Dear politicians, I did not call a presser to complain that the queue was long and disorganized. I waited. Do the same.
Are you hungry? Here, have a burger. But you have to eat it within five seconds or I'm taking it back - Safaricom
Dear brands, number of followers does not equal influence. And influence is mostly topical, not general.
I dont care whether its AlShabaab, MRC or the west trying to make the govt look bad. Govt should sort it out. We can have that debate later.
Al Qaeda declaring war on ISIS? LOL. That's like your exes fighting.
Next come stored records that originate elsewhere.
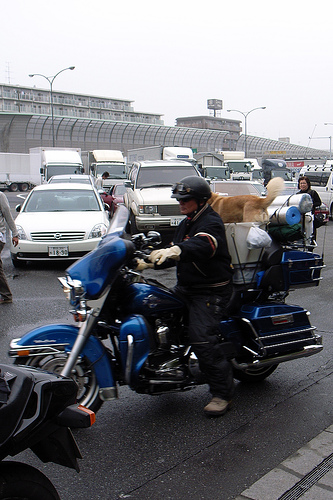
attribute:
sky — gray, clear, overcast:
[177, 17, 256, 77]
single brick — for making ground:
[256, 456, 323, 494]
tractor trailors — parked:
[32, 154, 278, 184]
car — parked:
[8, 190, 107, 263]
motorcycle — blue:
[47, 249, 316, 381]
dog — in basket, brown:
[204, 186, 295, 225]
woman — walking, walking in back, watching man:
[293, 177, 326, 224]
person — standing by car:
[99, 174, 111, 210]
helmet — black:
[172, 177, 211, 211]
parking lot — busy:
[176, 449, 221, 498]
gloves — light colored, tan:
[150, 243, 180, 264]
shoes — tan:
[202, 393, 248, 429]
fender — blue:
[17, 325, 117, 384]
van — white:
[126, 169, 214, 235]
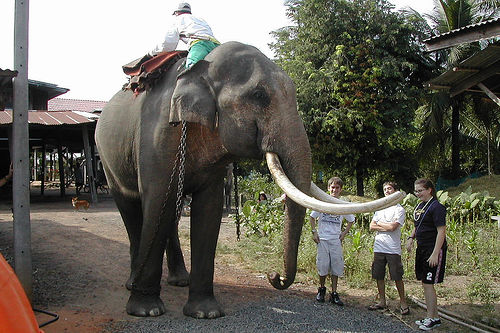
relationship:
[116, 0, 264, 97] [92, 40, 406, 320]
man on elephant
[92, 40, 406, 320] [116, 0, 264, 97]
elephant under man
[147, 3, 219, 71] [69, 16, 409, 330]
man under elephant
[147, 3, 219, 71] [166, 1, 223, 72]
man wearing pants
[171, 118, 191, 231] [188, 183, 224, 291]
chain on leg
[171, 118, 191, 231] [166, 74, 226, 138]
chain on ears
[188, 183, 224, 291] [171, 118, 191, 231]
leg with chain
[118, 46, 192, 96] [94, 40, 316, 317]
blanket on elephant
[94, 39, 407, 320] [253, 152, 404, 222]
elephant has tusks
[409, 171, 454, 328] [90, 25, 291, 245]
girl smiles at elephant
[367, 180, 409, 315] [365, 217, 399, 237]
boy with arms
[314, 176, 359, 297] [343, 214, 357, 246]
boy with arm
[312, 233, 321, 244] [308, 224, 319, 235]
hand with watch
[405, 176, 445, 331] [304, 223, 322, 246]
girl with hand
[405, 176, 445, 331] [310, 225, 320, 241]
girl with watch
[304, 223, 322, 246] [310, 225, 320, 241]
hand with watch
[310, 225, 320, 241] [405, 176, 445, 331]
watch on girl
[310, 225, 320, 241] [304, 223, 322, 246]
watch on hand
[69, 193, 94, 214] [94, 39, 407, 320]
dog behind elephant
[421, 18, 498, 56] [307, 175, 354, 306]
roof behind kid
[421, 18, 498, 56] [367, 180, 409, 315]
roof behind boy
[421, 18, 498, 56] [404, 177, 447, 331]
roof behind kid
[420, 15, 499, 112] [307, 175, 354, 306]
building behind kid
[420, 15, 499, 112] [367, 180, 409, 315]
building behind boy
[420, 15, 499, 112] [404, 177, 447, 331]
building behind kid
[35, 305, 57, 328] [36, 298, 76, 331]
black cord on ground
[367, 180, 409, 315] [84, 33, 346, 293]
boy watching elephant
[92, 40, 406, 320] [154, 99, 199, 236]
elephant wearing chain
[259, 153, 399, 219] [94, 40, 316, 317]
tusk on elephant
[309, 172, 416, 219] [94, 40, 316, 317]
tusk on elephant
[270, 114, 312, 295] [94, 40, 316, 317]
trunk on elephant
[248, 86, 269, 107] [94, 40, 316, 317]
eye on elephant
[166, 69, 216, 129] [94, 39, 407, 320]
ear on elephant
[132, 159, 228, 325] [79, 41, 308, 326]
leg on elephant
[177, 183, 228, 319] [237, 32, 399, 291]
leg on elephant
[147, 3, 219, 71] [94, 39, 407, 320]
man sitting on top of elephant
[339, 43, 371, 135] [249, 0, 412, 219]
leaves on tree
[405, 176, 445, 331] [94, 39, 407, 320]
girl standing by an elephant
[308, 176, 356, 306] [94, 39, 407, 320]
boy looking at elephant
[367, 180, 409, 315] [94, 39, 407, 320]
boy looking at elephant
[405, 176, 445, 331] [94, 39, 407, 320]
girl looking at elephant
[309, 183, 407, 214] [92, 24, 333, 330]
tusk on elephant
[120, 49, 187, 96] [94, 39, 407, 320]
blanket on elephant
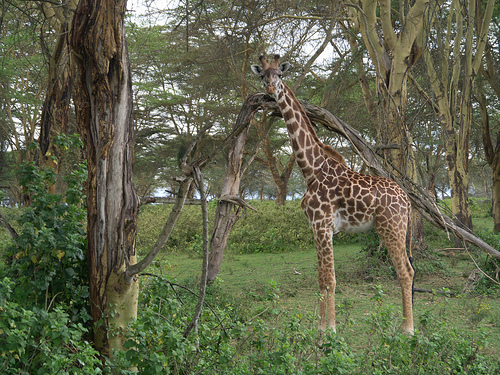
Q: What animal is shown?
A: Giraffe.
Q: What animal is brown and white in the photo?
A: Giraffe.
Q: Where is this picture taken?
A: A forest.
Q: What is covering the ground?
A: Grasses.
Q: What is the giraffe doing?
A: Standing.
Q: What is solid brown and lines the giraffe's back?
A: A mane.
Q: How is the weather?
A: Clear.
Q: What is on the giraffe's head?
A: Horns.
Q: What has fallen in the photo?
A: A tree.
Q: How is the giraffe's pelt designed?
A: In spots.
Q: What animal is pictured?
A: A giraffe.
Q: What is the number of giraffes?
A: One.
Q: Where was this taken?
A: A forest.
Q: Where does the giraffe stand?
A: Green grass.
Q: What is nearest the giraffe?
A: Fallen branches.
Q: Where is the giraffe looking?
A: Directly ahead.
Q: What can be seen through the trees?
A: Sky.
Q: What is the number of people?
A: Zero.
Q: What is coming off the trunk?
A: Bark.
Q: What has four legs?
A: Giraffe.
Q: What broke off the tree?
A: Branch.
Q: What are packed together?
A: Trees.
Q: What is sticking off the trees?
A: Branch.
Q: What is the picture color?
A: Brown, yellow and white.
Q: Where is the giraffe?
A: A forest.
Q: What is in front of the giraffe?
A: Bushes.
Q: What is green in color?
A: The forest.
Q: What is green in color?
A: The forest.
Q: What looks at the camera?
A: A giraffe.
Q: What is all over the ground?
A: Weeds.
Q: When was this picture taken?
A: During the day.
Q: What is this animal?
A: A giraffe.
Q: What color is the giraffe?
A: Tan and brown.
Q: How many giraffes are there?
A: 1.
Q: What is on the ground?
A: Grass.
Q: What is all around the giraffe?
A: Trees and shrubs.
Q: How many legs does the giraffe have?
A: 4.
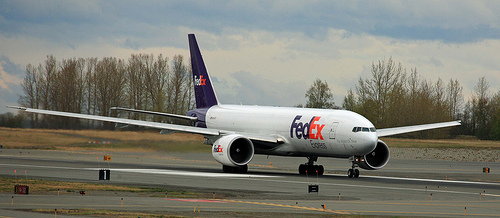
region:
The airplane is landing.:
[34, 42, 466, 189]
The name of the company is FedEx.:
[282, 114, 328, 142]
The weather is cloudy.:
[35, 6, 392, 83]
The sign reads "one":
[95, 167, 113, 184]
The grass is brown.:
[10, 130, 55, 147]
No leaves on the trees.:
[36, 60, 183, 118]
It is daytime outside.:
[38, 4, 478, 204]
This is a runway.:
[23, 135, 485, 213]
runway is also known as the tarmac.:
[76, 152, 441, 204]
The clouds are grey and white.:
[235, 15, 443, 88]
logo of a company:
[285, 111, 328, 138]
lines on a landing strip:
[221, 187, 341, 212]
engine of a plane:
[200, 127, 260, 168]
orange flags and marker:
[87, 150, 122, 185]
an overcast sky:
[270, 5, 426, 51]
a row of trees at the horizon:
[15, 35, 180, 95]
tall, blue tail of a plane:
[180, 21, 221, 106]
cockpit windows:
[346, 115, 376, 155]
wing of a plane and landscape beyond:
[391, 110, 481, 155]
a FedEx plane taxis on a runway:
[52, 5, 437, 200]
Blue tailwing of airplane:
[183, 31, 219, 104]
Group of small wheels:
[296, 163, 327, 178]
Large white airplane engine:
[206, 137, 261, 167]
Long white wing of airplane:
[10, 106, 217, 138]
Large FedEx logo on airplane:
[287, 113, 325, 139]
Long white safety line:
[398, 173, 474, 190]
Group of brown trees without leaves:
[44, 58, 84, 100]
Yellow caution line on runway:
[249, 198, 328, 210]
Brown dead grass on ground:
[6, 132, 64, 147]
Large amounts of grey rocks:
[423, 146, 480, 162]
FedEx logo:
[266, 113, 338, 149]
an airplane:
[107, 32, 418, 198]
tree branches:
[36, 61, 165, 107]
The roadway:
[351, 193, 438, 214]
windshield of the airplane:
[349, 121, 371, 134]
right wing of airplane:
[26, 112, 219, 149]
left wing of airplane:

You wouldn't care if anyone wins provided they hurt each other bad.
Magic: Currently happening on Uhuru highway. Nearly dead flowers and grass have a deadline to deliver beauty by Friday.
Relax guys. Relax. All is well. Ole Lenku is in charge. And if he fails, there are Presidential adverts.
I think the President needs another advert in army fatigues. The earlier one isn't scaring them enough.
#RudishaFacts Most people run like the wind. The wind runs like Rudisha
And said HELB compliance cert is valid for a year? LOL. Like they forgot they cleared you or something?
Hackers: We are anonymous!
Lenku: Mr. Anonymous is well known to the government. We'll release his second name shortly.
Mpeketoni: Network jam
Next: Terrorists blocked police on twitter so they were unable to DM them bullets.
I'm good at pretending to be a geek. My clients are even better at pretending I'm good at it.